Start SOURCE TEXT

The Cooper Square Alternative Plan is the oldest community plan for low-income housing in New York
City. Learn from community leaders Frances Goldin, Walter Thabit, and others about the 45-year history
of struggle that turned the defeat of a Robert Moses urban renewal plan into new development with an
unprecedented proportion of low-income housing units. Learn about and visit special needs housing,
mutual housing associations, the local land trust and federal credit union.

        MEET:            9:00 AM at The Cooper Square Committee, 61 East 4th Street (212-228-8210)

        Directions:      Take #6 train to Bleeker St. or "D/F/V" to Broadway/Lafayette. Walk up
                         Lafayette, turn right on E. 4th St.

        COORDINATOR: Tom Angotti

EAST HARLEM (Manhattan)

End SOURCE TEXT
Start SOURCE MATERIAL

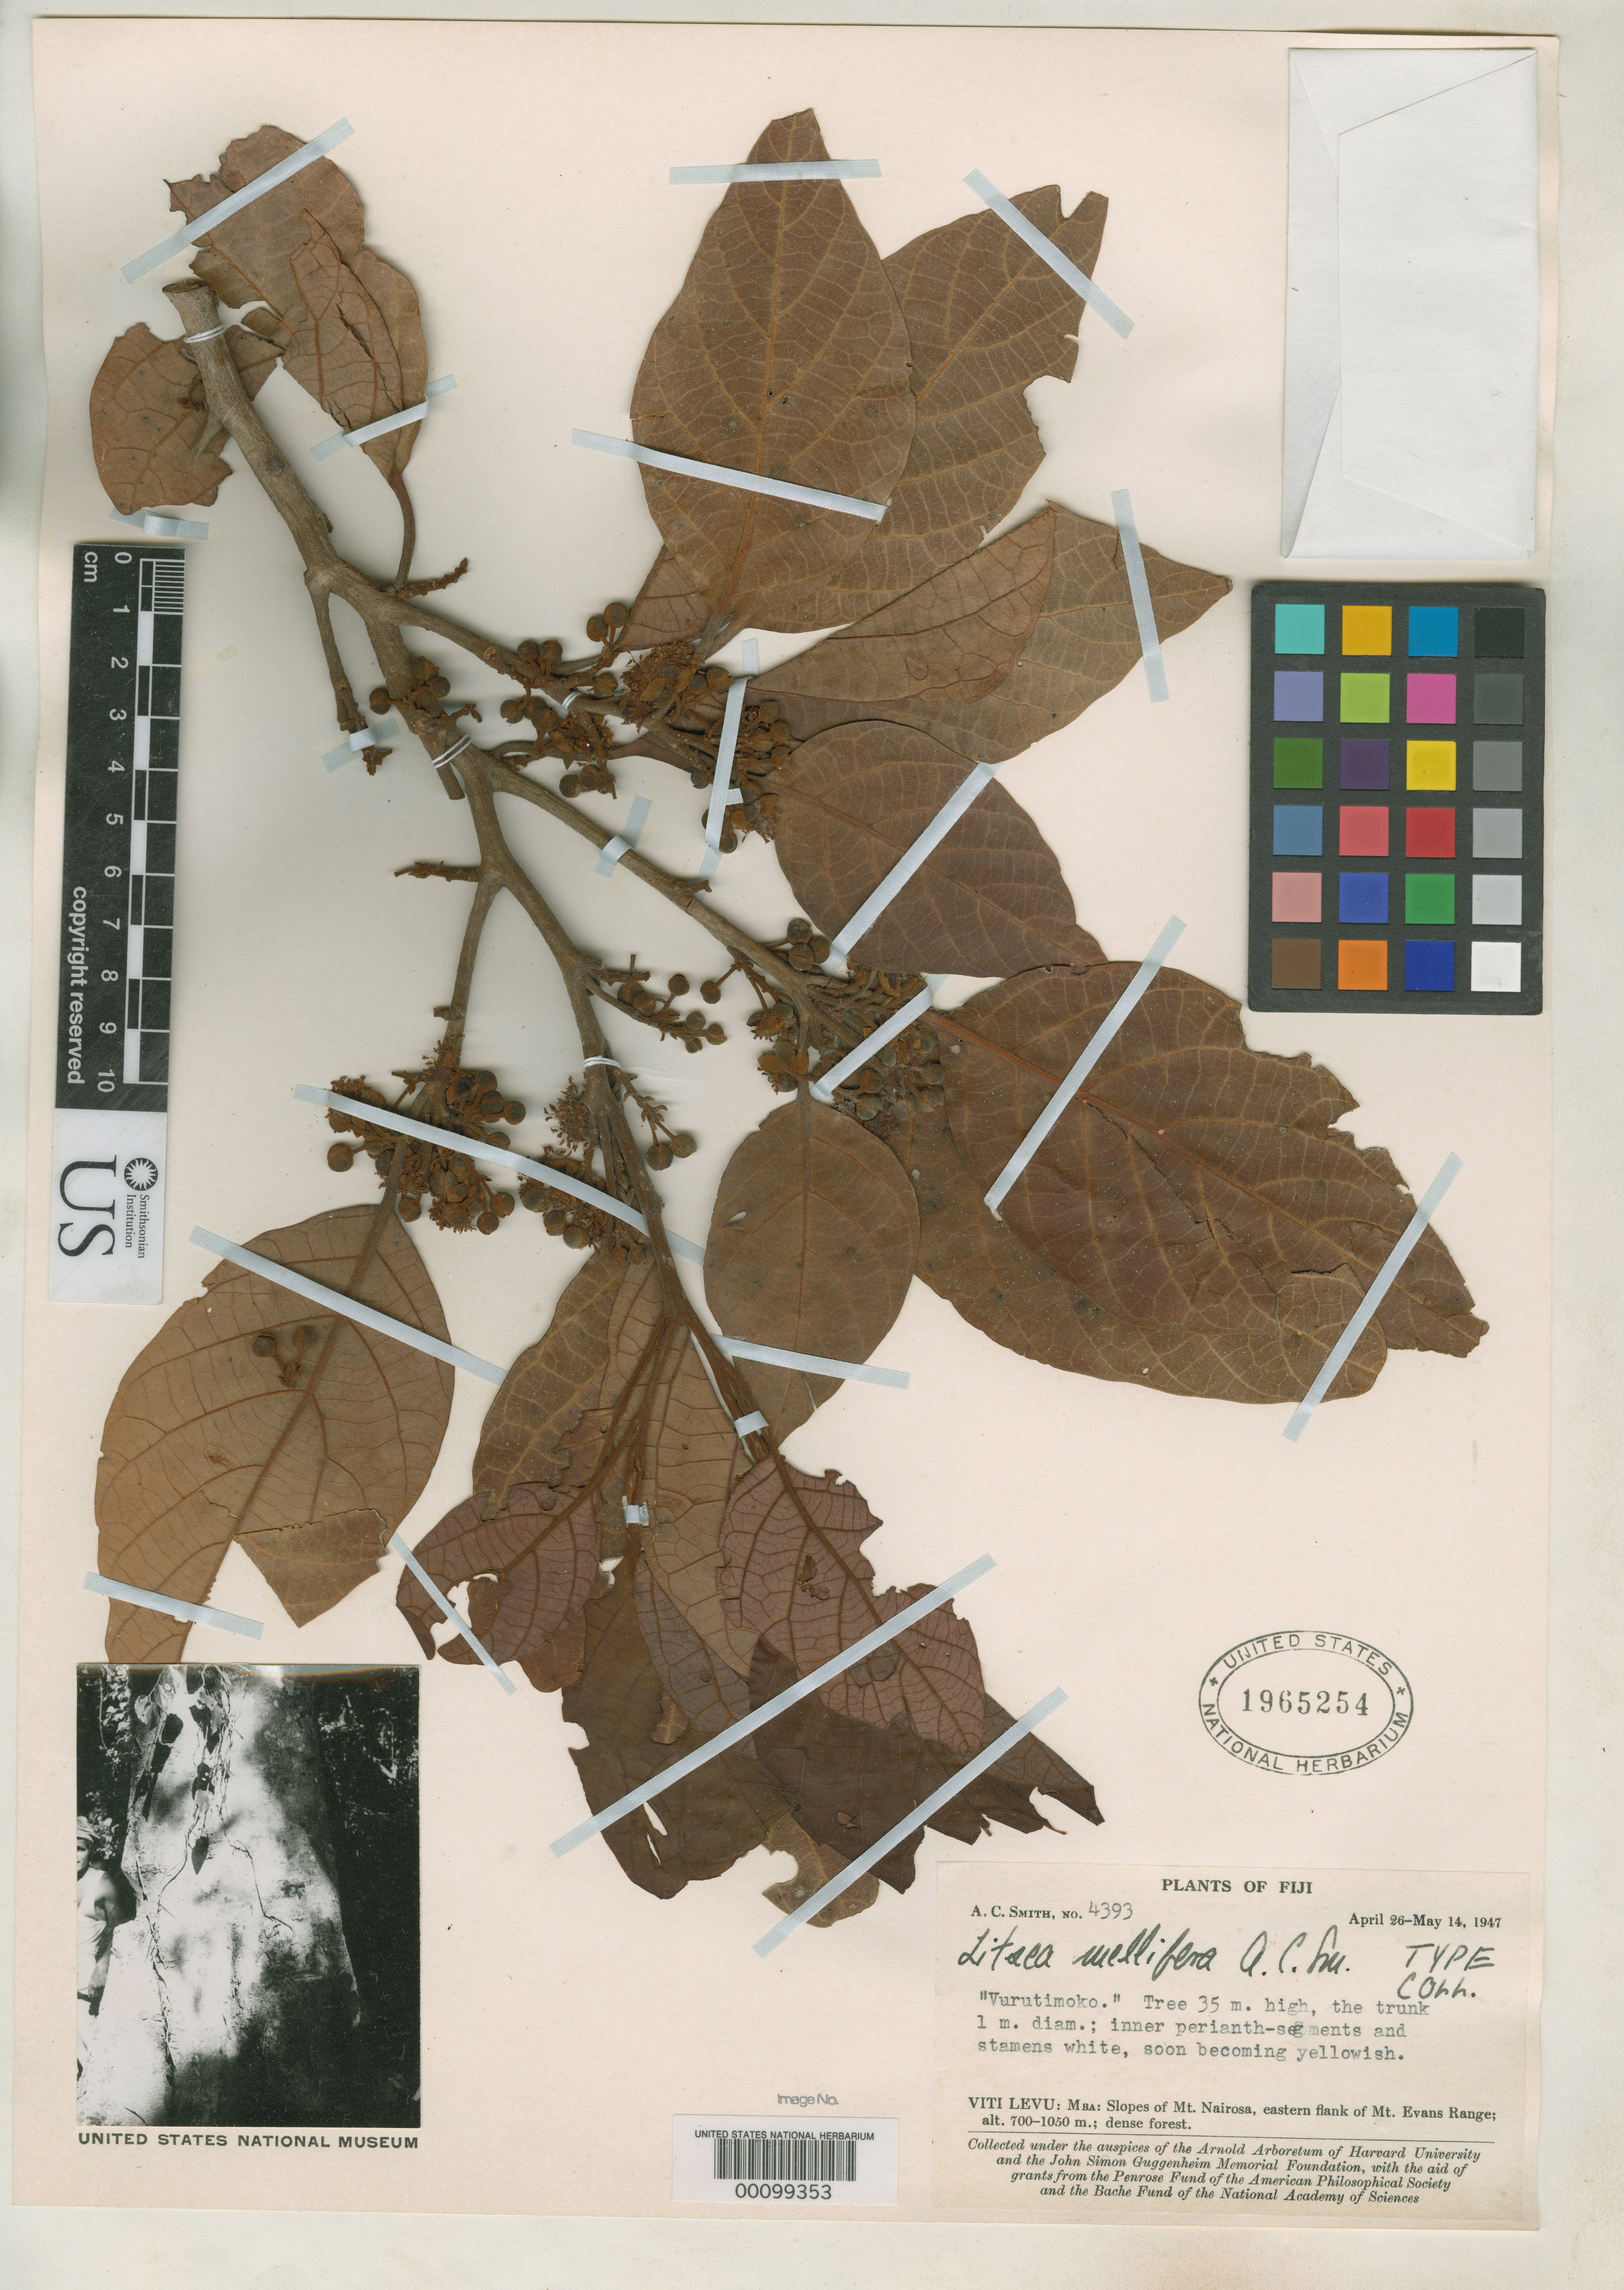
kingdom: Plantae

End SOURCE MATERIAL

■ **WHAT YOU NEED TO DO**
Copy out the Cooper Square text in full, word for word. The data is separate material and is unrelated to the Cooper Square text.

■ **WRITTEN RESPONSE**
The Cooper Square Alternative Plan is the oldest community plan for low-income housing in New York
City. Learn from community leaders Frances Goldin, Walter Thabit, and others about the 45-year history
of struggle that turned the defeat of a Robert Moses urban renewal plan into new development with an
unprecedented proportion of low-income housing units. Learn about and visit special needs housing,
mutual housing associations, the local land trust and federal credit union.

        MEET:            9:00 AM at The Cooper Square Committee, 61 East 4th Street (212-228-8210)

        Directions:      Take #6 train to Bleeker St. or "D/F/V" to Broadway/Lafayette. Walk up
                         Lafayette, turn right on E. 4th St.

        COORDINATOR: Tom Angotti

EAST HARLEM (Manhattan)